Terry Erbe is in his twenty-first year as a theatre teacher and in his tenth year at Catalina Foothills High School, where he has directed twenty-eight plays and produced another thirty student-directed plays. Terry works frequently in the Tucson area as an actor and director. Some of Terry’s most notable acting roles include George in Of Mice and Men for Beowulf Alley, the Tucson premieres of Toni Press-Coffman’s New House, New Dog (as Jackson) and That Slut (as Ray), David in Social Security at Live Theatre Workshop, and ensemble roles in The Exonerated and Leaving Iowa for the Invisible Theatre. Some of Terry’s recent directing credits include Prelude to a Kiss and A Perfect Ganesh at Live Theatre Workshop, The Woman in Black at Beowulf Alley, The Last Five Years for Timberwolf Productions, Summer and Smoke for Pima Community College and Love! Valor! Compassion! for Panoramic Productions.
Director:
Lesley Abrams is co-founder of the LaughingStock Comedy Company, which specializes in creating customized-improvised comedy for business audiences nationwide. Her first one-person show, Where There’s Smoke, is an autobiographical serio-comedy about how a house fire restored her sense of perspective. She toured that show throughout New England and Florida. Locally, she has appeared in productions of Dorothy Parker’s Last Call (which she wrote and performed), Immortal Longings, Doubt, New House New Dog, Steel Magnolias, Noises Off, Sister Mary Ignatius, The Trojan Women and Frozen, for which she won an Arizona Daily Star “Mac” award.

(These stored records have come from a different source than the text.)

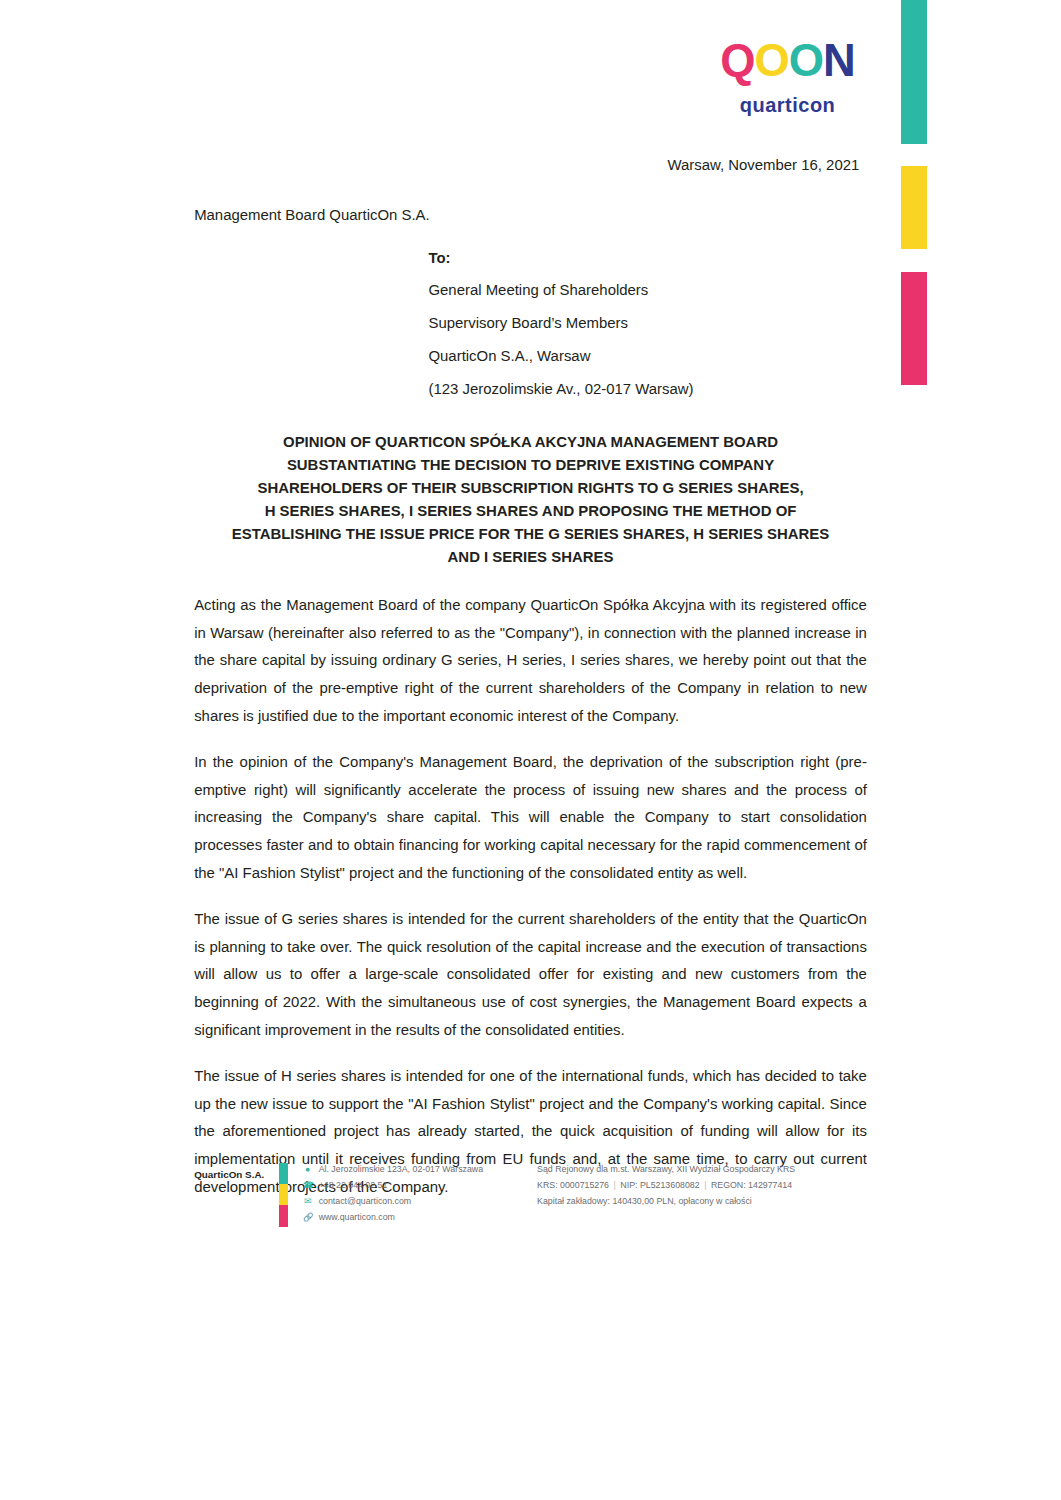QOON
quarticon
Warsaw, November 16, 2021
Management Board QuarticOn S.A.
To:
General Meeting of Shareholders
Supervisory Board’s Members
QuarticOn S.A., Warsaw
(123 Jerozolimskie Av., 02-017 Warsaw)
Opinion of Quarticon Spółka Akcyjna Management Board
substantiating the decision to deprive existing Company
shareholders of their subscription rights to G series shares,
H series shares, I series shares and proposing the method of
establishing the issue price for the G series shares, H series shares
and I series shares
Acting as the Management Board of the company QuarticOn Spółka Akcyjna with its registered office in Warsaw (hereinafter also referred to as the "Company"), in connection with the planned increase in the share capital by issuing ordinary G series, H series, I series shares, we hereby point out that the deprivation of the pre-emptive right of the current shareholders of the Company in relation to new shares is justified due to the important economic interest of the Company.
In the opinion of the Company's Management Board, the deprivation of the subscription right (pre-emptive right) will significantly accelerate the process of issuing new shares and the process of increasing the Company's share capital. This will enable the Company to start consolidation processes faster and to obtain financing for working capital necessary for the rapid commencement of the "AI Fashion Stylist" project and the functioning of the consolidated entity as well.
The issue of G series shares is intended for the current shareholders of the entity that the QuarticOn is planning to take over. The quick resolution of the capital increase and the execution of transactions will allow us to offer a large-scale consolidated offer for existing and new customers from the beginning of 2022. With the simultaneous use of cost synergies, the Management Board expects a significant improvement in the results of the consolidated entities.
The issue of H series shares is intended for one of the international funds, which has decided to take up the new issue to support the "AI Fashion Stylist" project and the Company's working capital. Since the aforementioned project has already started, the quick acquisition of funding will allow for its implementation until it receives funding from EU funds and, at the same time, to carry out current development projects of the Company.
QuarticOn S.A.
●Al. Jerozolimskie 123A, 02-017 Warszawa
☎+48 22 844 02 51
✉contact@quarticon.com
🔗www.quarticon.com
Sąd Rejonowy dla m.st. Warszawy, XII Wydział Gospodarczy KRS
KRS: 0000715276|NIP: PL5213608082|REGON: 142977414
Kapitał zakładowy: 140430,00 PLN, opłacony w całości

She is a founding member of Winding Road Theatre Ensemble.
Mission Statement:
Winding Road Theater is an Ensemble of theater artists whose mission is to tell dynamic, theatrical stories that illuminate the human condition and celebrate the theatre’s power to entertain us, move us and bring us joy. Guided by the principle that proscription is the enemy of imagination, we produce plays classic and new, traditional and unconventional, comic and tragic, and tell stories from as many perspectives as we are fortunate to discover.